**WHAT TO PRODUCE:**
Write out every line of the data below, keeping each character unchanged.

**DATASET ENTRIES:**
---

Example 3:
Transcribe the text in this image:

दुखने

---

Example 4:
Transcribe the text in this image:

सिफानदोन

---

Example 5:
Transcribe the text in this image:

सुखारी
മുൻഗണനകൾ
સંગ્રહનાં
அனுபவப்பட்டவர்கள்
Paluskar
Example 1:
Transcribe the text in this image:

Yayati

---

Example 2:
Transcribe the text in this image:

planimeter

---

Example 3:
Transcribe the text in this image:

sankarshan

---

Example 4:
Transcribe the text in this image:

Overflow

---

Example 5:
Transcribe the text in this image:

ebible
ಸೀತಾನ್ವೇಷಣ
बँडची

**OUTPUT OF THE EXERCISE:**
---

Example 3:
Transcribe the text in this image:

दुखने

---

Example 4:
Transcribe the text in this image:

सिफानदोन

---

Example 5:
Transcribe the text in this image:

सुखारी
മുൻഗണനകൾ
સંગ્રહનાં
அனுபவப்பட்டவர்கள்
Paluskar
Example 1:
Transcribe the text in this image:

Yayati

---

Example 2:
Transcribe the text in this image:

planimeter

---

Example 3:
Transcribe the text in this image:

sankarshan

---

Example 4:
Transcribe the text in this image:

Overflow

---

Example 5:
Transcribe the text in this image:

ebible
ಸೀತಾನ್ವೇಷಣ
बँडची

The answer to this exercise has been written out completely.